→ **Input material**:
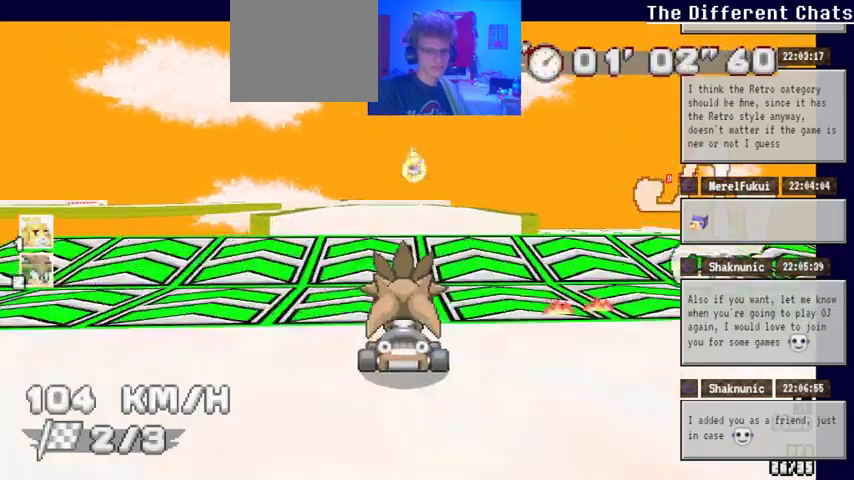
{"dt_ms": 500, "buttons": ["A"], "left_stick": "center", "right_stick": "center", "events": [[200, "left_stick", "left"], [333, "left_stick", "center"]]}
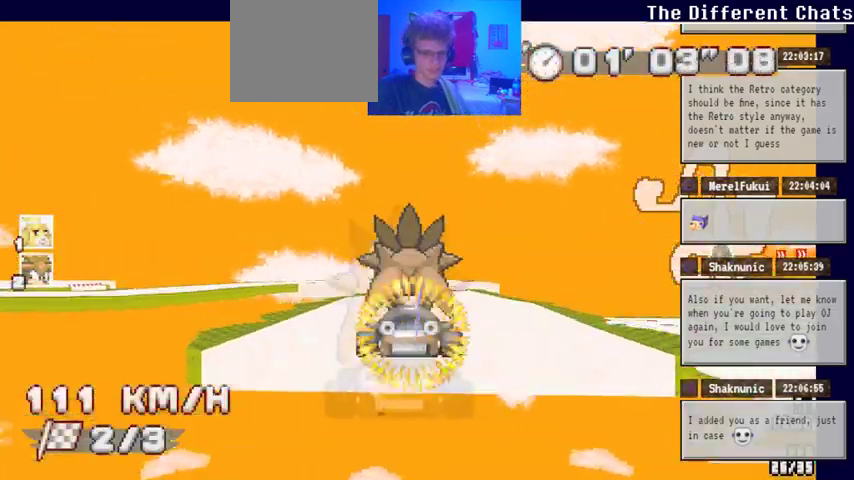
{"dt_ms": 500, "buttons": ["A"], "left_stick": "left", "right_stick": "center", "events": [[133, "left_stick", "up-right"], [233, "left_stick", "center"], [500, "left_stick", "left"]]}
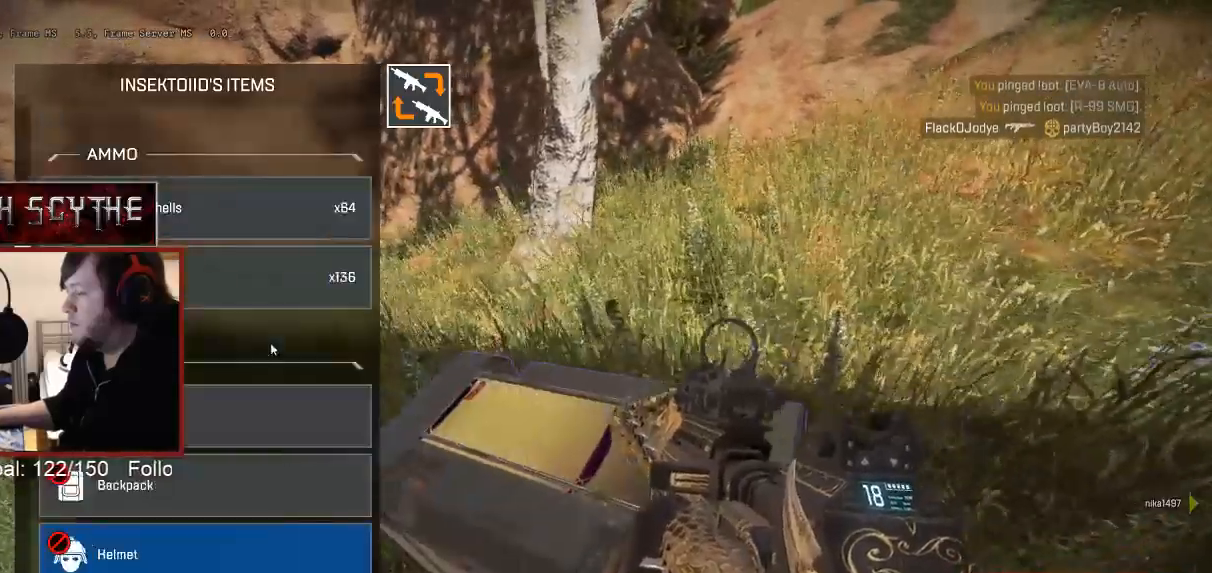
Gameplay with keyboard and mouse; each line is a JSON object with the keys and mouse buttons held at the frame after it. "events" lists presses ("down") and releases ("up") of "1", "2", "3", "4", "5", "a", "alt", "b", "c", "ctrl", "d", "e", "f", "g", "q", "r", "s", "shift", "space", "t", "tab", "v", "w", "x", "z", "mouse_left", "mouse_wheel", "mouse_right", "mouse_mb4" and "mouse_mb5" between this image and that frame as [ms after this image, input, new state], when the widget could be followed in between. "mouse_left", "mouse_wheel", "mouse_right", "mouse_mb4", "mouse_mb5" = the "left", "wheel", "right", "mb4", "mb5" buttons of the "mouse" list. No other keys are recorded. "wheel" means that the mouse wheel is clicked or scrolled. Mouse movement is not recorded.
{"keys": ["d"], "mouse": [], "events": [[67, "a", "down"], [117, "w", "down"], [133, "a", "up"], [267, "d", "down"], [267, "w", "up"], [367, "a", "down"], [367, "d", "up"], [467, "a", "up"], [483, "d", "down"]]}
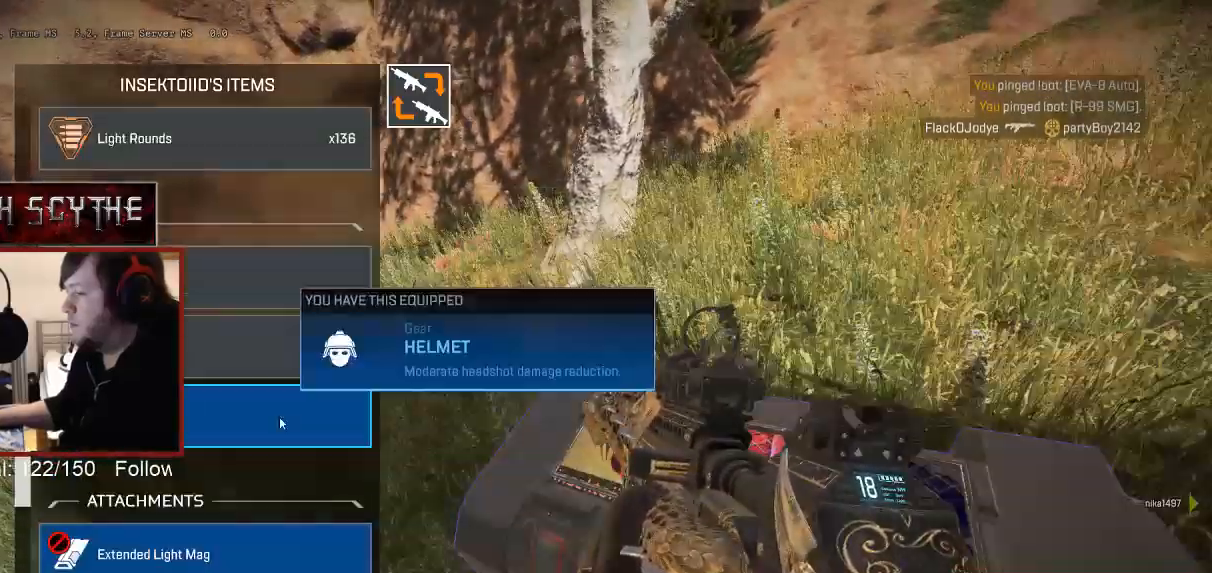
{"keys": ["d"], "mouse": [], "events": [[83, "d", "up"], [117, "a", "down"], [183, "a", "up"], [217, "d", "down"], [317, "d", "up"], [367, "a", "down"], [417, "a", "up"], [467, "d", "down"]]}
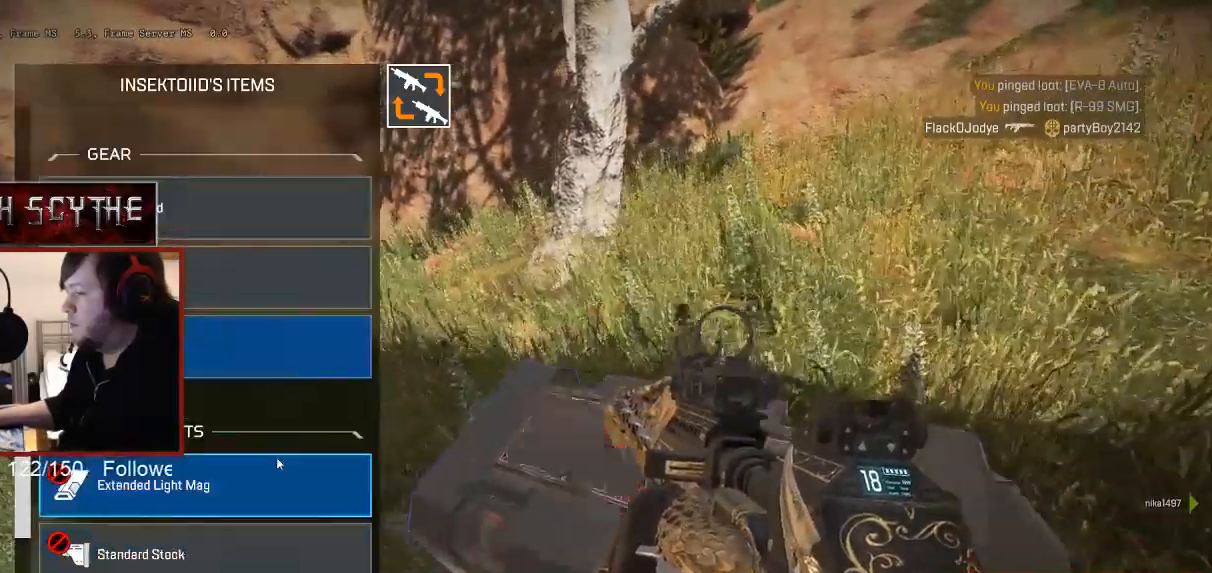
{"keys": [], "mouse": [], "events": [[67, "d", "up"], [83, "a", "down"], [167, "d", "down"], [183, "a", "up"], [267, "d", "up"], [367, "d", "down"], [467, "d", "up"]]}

→ **Exercise**:
For the string "left", find every line of the material that contains it, and copy each one.

→ **Exercise result**:
{"dt_ms": 500, "buttons": ["A"], "left_stick": "center", "right_stick": "center", "events": [[200, "left_stick", "left"], [333, "left_stick", "center"]]}
{"dt_ms": 500, "buttons": ["A"], "left_stick": "left", "right_stick": "center", "events": [[133, "left_stick", "up-right"], [233, "left_stick", "center"], [500, "left_stick", "left"]]}
Gameplay with keyboard and mouse; each line is a JSON object with the keys and mouse buttons held at the frame after it. "events" lists presses ("down") and releases ("up") of "1", "2", "3", "4", "5", "a", "alt", "b", "c", "ctrl", "d", "e", "f", "g", "q", "r", "s", "shift", "space", "t", "tab", "v", "w", "x", "z", "mouse_left", "mouse_wheel", "mouse_right", "mouse_mb4" and "mouse_mb5" between this image and that frame as [ms after this image, input, new state], when the widget could be followed in between. "mouse_left", "mouse_wheel", "mouse_right", "mouse_mb4", "mouse_mb5" = the "left", "wheel", "right", "mb4", "mb5" buttons of the "mouse" list. No other keys are recorded. "wheel" means that the mouse wheel is clicked or scrolled. Mouse movement is not recorded.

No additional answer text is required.